The Royal Kangra Dynasty

The youngest member on the panel of royals, Ambikeshwar Katoch from the royal family of Kangra, confesses that his sweet tooth is satiated by Kangra specialities including meethe chawal and mithdee (made of boond and bread crumbs). Almost as a contrast from the sweet is the deliciously tangy khatta gosht and khatte kaddu ki subzi.

Available between: 23rd-25th June

The Kashmir Lineage

“Jammu cuisine is very different from Kashmiri cuisine owing to the area touching Himachal Pradesh on one side and Punjab on the other,” explains Jyotsana Singh of the Dogra dynasty. Sourness in the meat and vegetables, fermentation and smoking are some of the techniques popularly used along with spices like cinnamon, cardamom, cloves and saffron. Besides tabakh maaz, rogan josh and rista, you can relish anardana mutton and marchwangan korma.

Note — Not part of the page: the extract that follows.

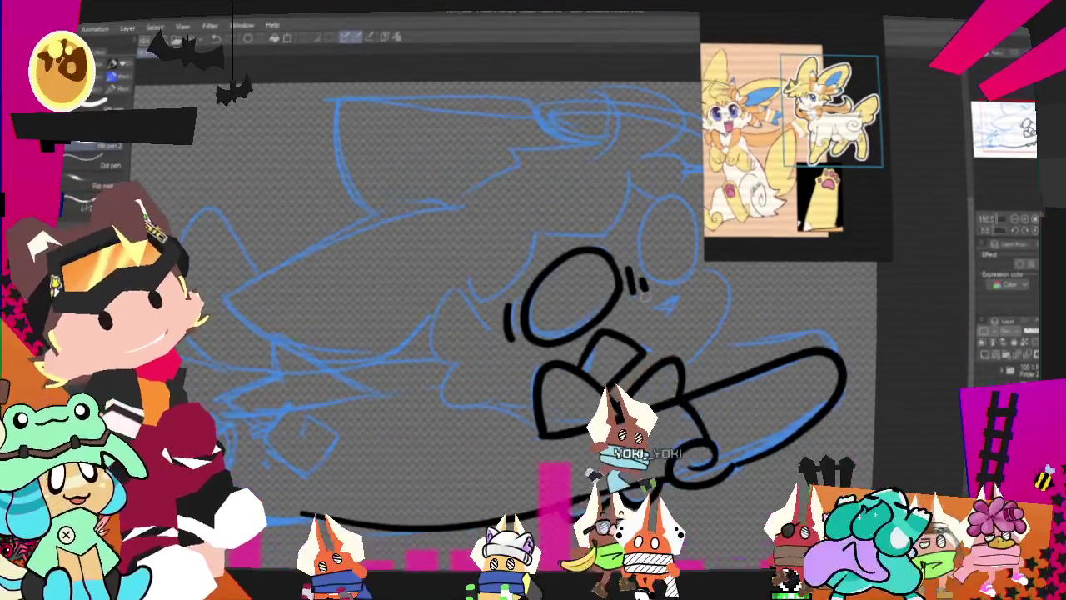
drag(642, 276, 644, 290)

Available between: 30th June-2nd July

The Rampur Reign

Nawab Kazim Ali Khan of Rampur explains that the cuisine of his region greatly benefited due the influx of people during the Mutiny of 1857. “When our neighbouring state of Awadh was in turmoil, everybody moved towards Rampur and that’s probably when the refinement of our regional cuisine started,” he states. There’s a lot of emphasis on meat, and some vegetarian gems like the Shahpasand dal, a dry preparation of yellow dal.

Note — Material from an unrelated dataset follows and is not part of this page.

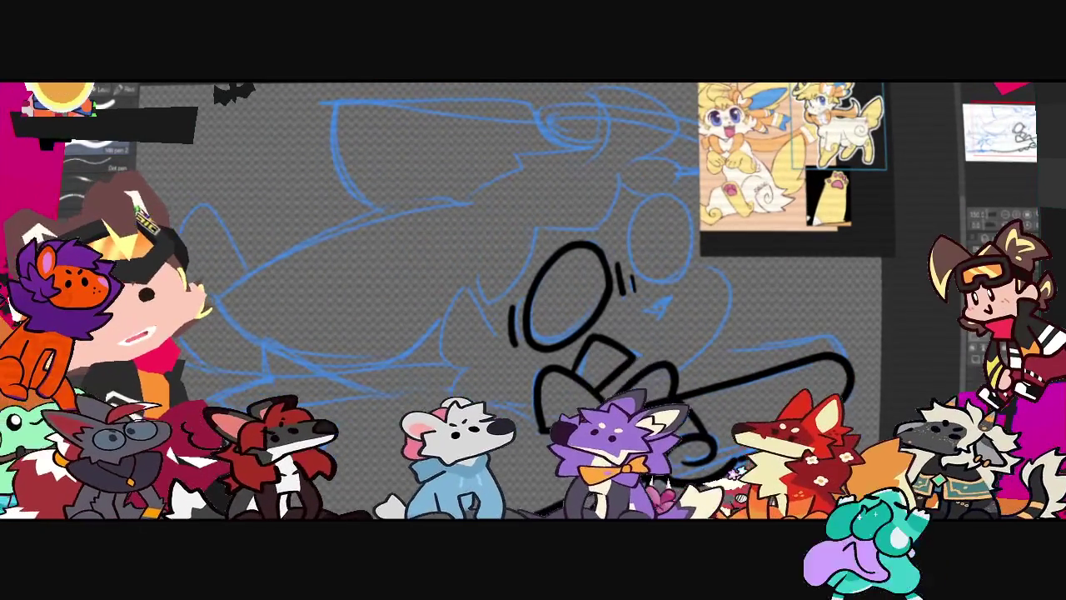
- Zoom out and draw a long curved stroke across the top of the sketch
scroll(499, 300, down, 2)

Available between: 7th-9th July

The Bhainsrorgarh Regime

This is the region where the Chambal river flows from the south to north (rather uncharacteristic of rivers!). Marwar, in the Western part of Rajasthan, has sparse wildlife and vegetation, due to a scarcity of water. Hence Marwari cuisine features dishes like ker sanger, ingredients can be stored for longer periods. Bhainsrorgarh cuisine includes the extremely tender matki maas and an aromatic safed maas besides other Marwari specialties.

Available between: 14th-16th July

Take your pick from the above, book your table and thank us later!

Every weekend {Friday-Sunday} you get to enjoy popular dishes of one of the seven royal households at the dinner buffet of the hotel’s multi-cuisine restaurant, Pavilion.